Now that Mexico's president has decided to terminate Quiroga’s role adducing austerity needs, the viability of achieving such results has been brought into question. “There has to be a counterpart at the federal level that matches the importance of the Mexican mining industry. It is true that competent people at the Ministry of Economy will remain in charge of mining. But the risk is that their place in the hierarchy will not allow them to pick up the phone and call a state governor. The undersecretary had established himself as a dialogue node and that will be hard to replace,” Gabino Fraga, Director General of Grupo GAP, told Mexico Business News. Fraga’s opinion is in a similar vein as that of Mexico’s Mining Chamber (CAMIMEX), which expressed its concern in a recent statement: “Mexico is a mining country and cannot afford to lose a role in the federal government that facilitates communication and action between the sector’s different entities.”
Correspondingly, John Darch, Chairman of Sonoro Gold Corp, a Canadian company developing the Cerro Caliche project in Sonora, commented to Mexico Business News that the gap left will need to be bridged in some way if Mexico’s industry is to “achieve its remarkable promise and fulfill its potential to contribute to the country’s prosperity.” Darch noted the importance of having a government ministry especially focused on mining, as is the case in Canada, Peru or Chile. “A good example of the sector’s immense growth potential is the 1,200km long Sierra Madre Occidental volcanic province where our projects are located. Despite hosting one of the world’s largest concentrations of precious metals, 90 percent of this area has yet to be explored,” he added.

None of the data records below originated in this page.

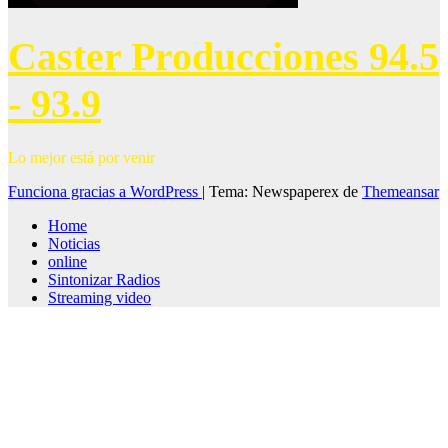
Caster Producciones 94.5
- 93.9
Lo mejor está por venir
Funciona gracias a WordPress
|
Tema: Newspaperex de
Themeansar
Home
Noticias
online
Sintonizar Radios
Streaming video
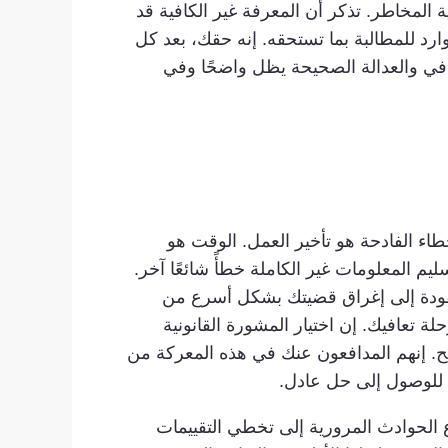
) لتوجيهك في هذه الرحلة البرية عالية المخاطر. تذكر أن المعرفة غير الكافية قد
رد للمطالبة بما تستحقه. إنه حقك، بعد كل
افي والعدالة الصحيحة يظل واضحًا وفي
خطاء الفادحة هو تأخير العمل. الوقت هو
م المعلومات غير الكاملة خطأً شائعًا آخر.
مفقودة إلى إغراق قضيتك بشكل أسرع من
ة تعافيك. إن اختيار المشورة القانونية
ح. إنهم المدافعون عنك في هذه المعركة من
خ للوصول إلى حل عادل.
ع الحوادث المرورية إلى تخطي التقييمات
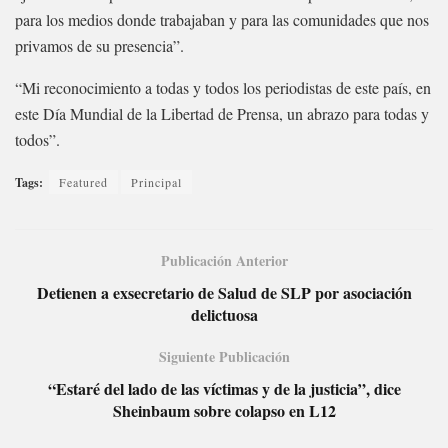
para los medios donde trabajaban y para las comunidades que nos
privamos de su presencia”.
“Mi reconocimiento a todas y todos los periodistas de este país, en
este Día Mundial de la Libertad de Prensa, un abrazo para todas y
todos”.
Tags:
Featured
Principal
Publicación Anterior
Detienen a exsecretario de Salud de SLP por asociación
delictuosa
Siguiente Publicación
“Estaré del lado de las víctimas y de la justicia”, dice
Sheinbaum sobre colapso en L12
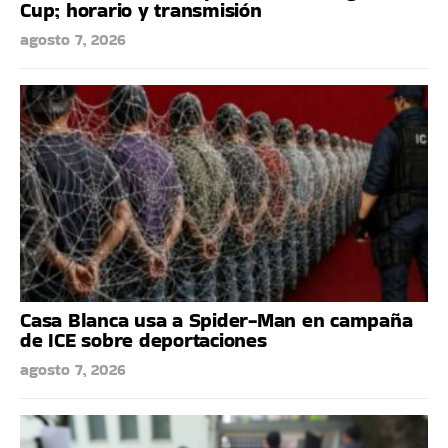
Cup; horario y transmisión
agosto 7, 2026
Casa Blanca usa a Spider-Man en campaña
de ICE sobre deportaciones
agosto 7, 2026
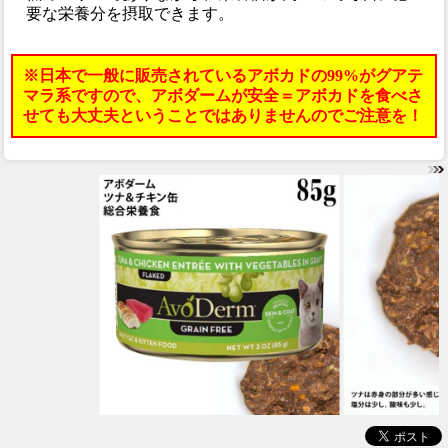
要な栄養分を摂取できます。
※日本で一般に販売されているアボカドの99%がグアテ
マラ系ですので、アボダームが安全＝アボカドを食べさ
せても大丈夫ということではありませんのでご注意を！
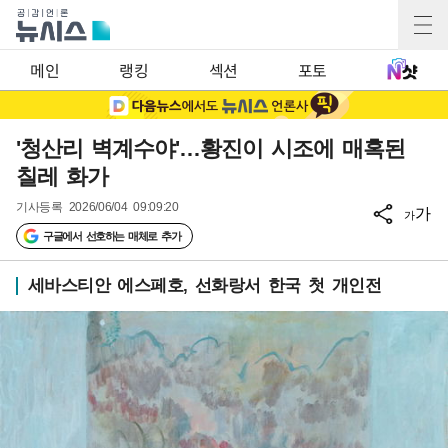
메인
랭킹
섹션
포토
'청산리 벽계수야'…황진이 시조에 매혹된
칠레 화가
기사등록
2026/06/04 09:09:20
가
가
구글에서 선호하는 매체로 추가
세바스티안 에스페호, 선화랑서 한국 첫 개인전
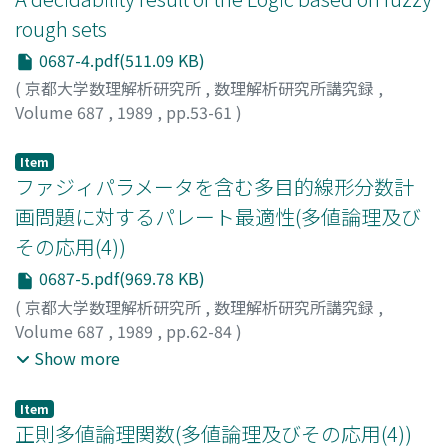
rough sets
0687-4.pdf(511.09 KB)
(
京都大学数理解析研究所
,
数理解析研究所講究録
,
Volume 687
,
1989
,
pp.53-61
)
Nakamura, Akira
;
中村, 昭
;
ナカムラ, アキラ
Item
ファジィパラメータを含む多目的線形分数計
画問題に対するパレート最適性(多値論理及び
その応用(4))
0687-5.pdf(969.78 KB)
(
京都大学数理解析研究所
,
数理解析研究所講究録
,
Volume 687
,
1989
,
pp.62-84
)
坂和, 正敏
;
矢野, 均
;
高橋, 淳也
;
Sakawa, Masatoshi
;
Yano,
Show more
Hitoshi
;
Takahashi, Junya
;
サカワ, マサトシ
;
ヤノ, ヒトシ
;
タカハシ, ジュンヤ
Item
正則多値論理関数(多値論理及びその応用(4))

Quiroga’s departure will not be inconsequential. But the advantage of the type of collaborative, dialogue-based leadership he championed lies precisely in its capacity to survive specific personalities. The undersecretary’s legacy has to do with a cultural change in the way mining is managed in Mexico. In a conversation with Mexico Business News, Quiroga said that his approach was never meant to be personal. “At the Ministry of Economy there is a commitment to continuity. Our work at the Undersecretariat was consistently implemented through teams, which remain in existence. The basis for what is aimed at in the industry has been set and the teams will continue to work to bring the project of an inclusive, sustainable Mexican mining to fruition,” he elaborated.
Given that Mexico’s federal government remains committed to mining, it is up to companies, unions, civil society and other industry stakeholders to come together and not fall into the old siege mentality. Rather, they must foster collaborative solutions that drive the industry forward. Jason Simpson, CEO of Orla Mining, which is developing the Camino Rojo project in Zacatecas, said to Mexico Business News that even when having a government department focused on the industry’s specific needs maximizes benefits for Mexico, he is certain the government will not neglect mining. “The government understands the important role the resource industry plays at the local, state and federal levels and may be simply trying organize its workload as efficiently as possible,” he added.
The world is entering a new precious metals bull market, and industrial recovery in China and Europe is pushing demand for base metals up. As investors turn their eyes to mining, the cultural shift initiated by former undersecretary Quiroga can become one of Mexico’s key added values as a mining jurisdiction.